Platform as a Service (PaaS):
Leasing infrastructure as well as some application frameworks and common utilities, and owning all applications above it. The frameworks and utilities make it easier to build the applications above.

Software as a Service (SaaS):
Leasing all the application functionality required, and owning nothing.

Virtualisation:
Imagine separating your "mind" from your "brain". We assume exactly one mind per brain and vice-versa. But what if you can have multiple minds within a single brain, a kind of benign schizophrenia? Or more eerily, if a mind can span multiple brains and think more powerful thoughts as a result? That's virtualisation - turning a one-to-one relationship between mind and brain into a many-to-many one.

Cloud computing as opposed to virtualised servers in "terrestrial" computing:
In virtualisation, you still own the brains. In cloud computing, you lease them.

Private cloud:
Leasing brains to yourself to run minds on. This may make sense in certain cases, like with transfer pricing between business units of the same enterprise. But because you haven't rid yourself of the responsibilities of ownership, it may not be as attractive as a public cloud. Nevertheless, it's attractive because sometimes legislation prevents minds from running on strange brains, and you may yourself be testing the concept of mind-brain separation before trusting someone else's brains with the sensitive job of running (and therefore knowing) your minds.


Sunday, December 04, 2011

Building RESTful applications using the WSO2 platform

Someone taking a casual look at the WSO2 middleware platform might be forgiven for thinking this is exclusively about SOAP and WS-*. But there is in fact strong support for building RESTful applications with this platform using the JAX-RS framework library, and Prabath Siriwardena (one of WSO2's experts on Identity Management) has blogged about the recommended component architecture to achieve this. There is also a WSO2 workshop on this topic conducted by Asanka Abeysinghe, who has many years of experience on the customer side of the fence and understands both the vendor (technology) and customer perspectives. This workshop is on Dec 8th and should be worth attending for people living close to Palo Alto.

An interesting sidelight: In Practical SOA for the Solution Architect, I re-introduce the practitioner to SOA principles by talking about three core technology components - the Service Container, the Broker and the Process Coordinator. According to this view of SOA, a service can be exposed through any of these components and a service consumer will be none the wiser as to the nature of its implementation. In other words, the Practical SOA approach does not make any prescriptions about which component should be the consumer-facing one. All of them are equally valid candidates, and the only criterion for choosing one over the other is the nature of the service enablement mechanism (bespoke, brokered or orchestrated).

The data:
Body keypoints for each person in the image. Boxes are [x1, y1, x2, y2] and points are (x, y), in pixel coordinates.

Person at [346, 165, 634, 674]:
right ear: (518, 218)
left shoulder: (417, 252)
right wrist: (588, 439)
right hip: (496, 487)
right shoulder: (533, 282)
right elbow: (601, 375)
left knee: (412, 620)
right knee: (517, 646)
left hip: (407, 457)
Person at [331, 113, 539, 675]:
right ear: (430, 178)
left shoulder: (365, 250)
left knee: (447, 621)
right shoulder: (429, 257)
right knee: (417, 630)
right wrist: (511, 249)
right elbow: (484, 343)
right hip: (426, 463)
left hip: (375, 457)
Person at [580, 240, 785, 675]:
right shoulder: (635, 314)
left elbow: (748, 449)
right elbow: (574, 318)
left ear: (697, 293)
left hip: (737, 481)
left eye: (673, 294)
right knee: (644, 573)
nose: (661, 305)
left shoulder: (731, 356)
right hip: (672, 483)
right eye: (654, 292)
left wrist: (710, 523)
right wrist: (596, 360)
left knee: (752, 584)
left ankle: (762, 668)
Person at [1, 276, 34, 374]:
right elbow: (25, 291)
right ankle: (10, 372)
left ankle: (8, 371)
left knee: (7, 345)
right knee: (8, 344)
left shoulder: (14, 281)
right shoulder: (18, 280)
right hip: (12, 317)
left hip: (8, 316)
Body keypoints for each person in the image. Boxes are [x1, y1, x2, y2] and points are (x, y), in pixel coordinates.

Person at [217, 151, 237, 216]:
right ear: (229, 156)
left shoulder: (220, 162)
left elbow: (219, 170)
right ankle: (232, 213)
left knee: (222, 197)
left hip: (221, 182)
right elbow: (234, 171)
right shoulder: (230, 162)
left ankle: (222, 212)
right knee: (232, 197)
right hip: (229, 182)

Parts of the exercise:
(1) In the blog text, replace "Process Coordinator" with "Process Orchestrator" and write out the stretch from "An interesting sidelight: In" through "brokered or orchestrated)." with that change.
(2) Translate this sentence from the blog text into Spanish: "In virtualisation, you still own the brains."
(3) Continue the blog text from its final sentence.

Numbered responses:
(1)
An interesting sidelight: In Practical SOA for the Solution Architect, I re-introduce the practitioner to SOA principles by talking about three core technology components - the Service Container, the Broker and the Process Orchestrator. According to this view of SOA, a service can be exposed through any of these components and a service consumer will be none the wiser as to the nature of its implementation. In other words, the Practical SOA approach does not make any prescriptions about which component should be the consumer-facing one. All of them are equally valid candidates, and the only criterion for choosing one over the other is the nature of the service enablement mechanism (bespoke, brokered or orchestrated).

(2) En la virtualización, los cerebros siguen siendo de tu propiedad.

(3)
In Prabath's architecture diagram below, the reader will notice that runtime clients must all consume services through the ESB (the Broker), even though these services are hosted on the App Server (the Service Container). Why can't services be exposed directly from the App Server where they are hosted?

Prabath explains that using a Broker (ESB) instance as the front-end for services is recommended practice because the ESB can provide security features like authentication and authorisation, as well as throttling capabilities to guard against Denial of Service (DoS) attacks.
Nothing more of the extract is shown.